Examples in Angular/RxJS#

  1. HttpClient (Very Common):

    • Observables returned by Angular's HttpClient (e.g., http.get(), http.post()) are cold.
    • Every time you subscribe() to dataService.getItems(), Angular makes a new HTTP request to the server.
    • If Component A subscribes and Component B subscribes to the same service call, two separate network requests will be made.
    // In some component:
    ngOnInit() {
      console.log("Subscribing first time to getItems...");
      this.dataService.getItems().subscribe(data => {
        console.log("First subscription received data.");
      });
    
      // Some time later, maybe in response to a user action
      console.log("Subscribing second time to getItems...");
      this.dataService.getItems().subscribe(data => {
        console.log("Second subscription received data."); // This triggers a NEW HTTP request
      });
    }
    
  2. Basic Creation Functions: Many RxJS creation functions like of(), from(), range(), timer(), interval() typically create cold Observables.

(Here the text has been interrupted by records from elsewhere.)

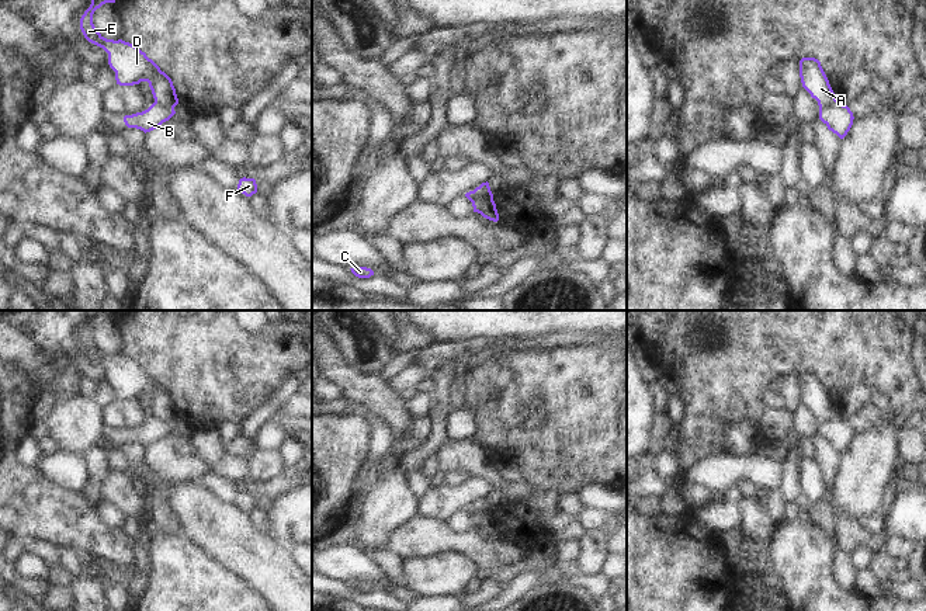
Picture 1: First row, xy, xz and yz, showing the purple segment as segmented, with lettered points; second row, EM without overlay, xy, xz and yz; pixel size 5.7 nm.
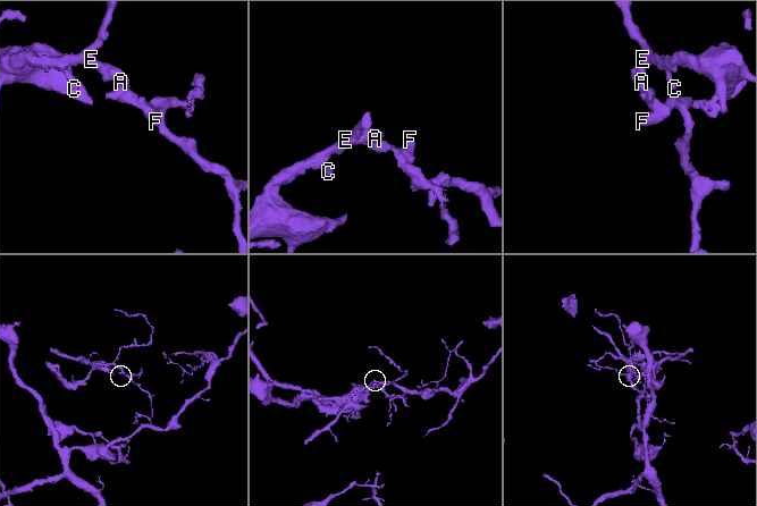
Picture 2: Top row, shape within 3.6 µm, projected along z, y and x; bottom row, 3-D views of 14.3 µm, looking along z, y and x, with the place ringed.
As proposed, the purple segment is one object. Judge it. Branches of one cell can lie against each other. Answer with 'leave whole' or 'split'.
split

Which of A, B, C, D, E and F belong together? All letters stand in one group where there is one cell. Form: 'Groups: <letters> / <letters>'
Groups: A C D E / B F.

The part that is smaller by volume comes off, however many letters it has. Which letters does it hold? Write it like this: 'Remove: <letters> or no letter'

    import { interval } from "rxjs";
    
    // interval(1000) emits 0, 1, 2... every second
    const coldInterval = interval(1000);
    
    console.log("Subscribing A");
    const subA = coldInterval.subscribe((val) => console.log(`Sub A: ${val}`)); // Starts a timer for A
    
    setTimeout(() => {
      console.log("Subscribing B");
      const subB = coldInterval.subscribe((val) =>
        console.log(`Sub B: ${val}`)
      ); // Starts a NEW timer for B
    }, 3000);
    
    // Output will show:
    // Subscribing A
    // Sub A: 0 (at 1s)
    // Sub A: 1 (at 2s)
    // Sub A: 2 (at 3s)
    // Subscribing B
    // Sub B: 0 (at 4s, because B's timer started at 3s)
    // Sub A: 3 (at 4s)
    // Sub B: 1 (at 5s)
    // Sub A: 4 (at 5s)
    // ... and so on. A and B have independent timers.
    

Summary#

Think of Cold Observables as blueprints or recipes for generating data streams. Each time you ask for the stream (by subscribing), the recipe is followed from the start, creating a unique instance just for you. Most Observables you deal with for one-off tasks like API calls are cold.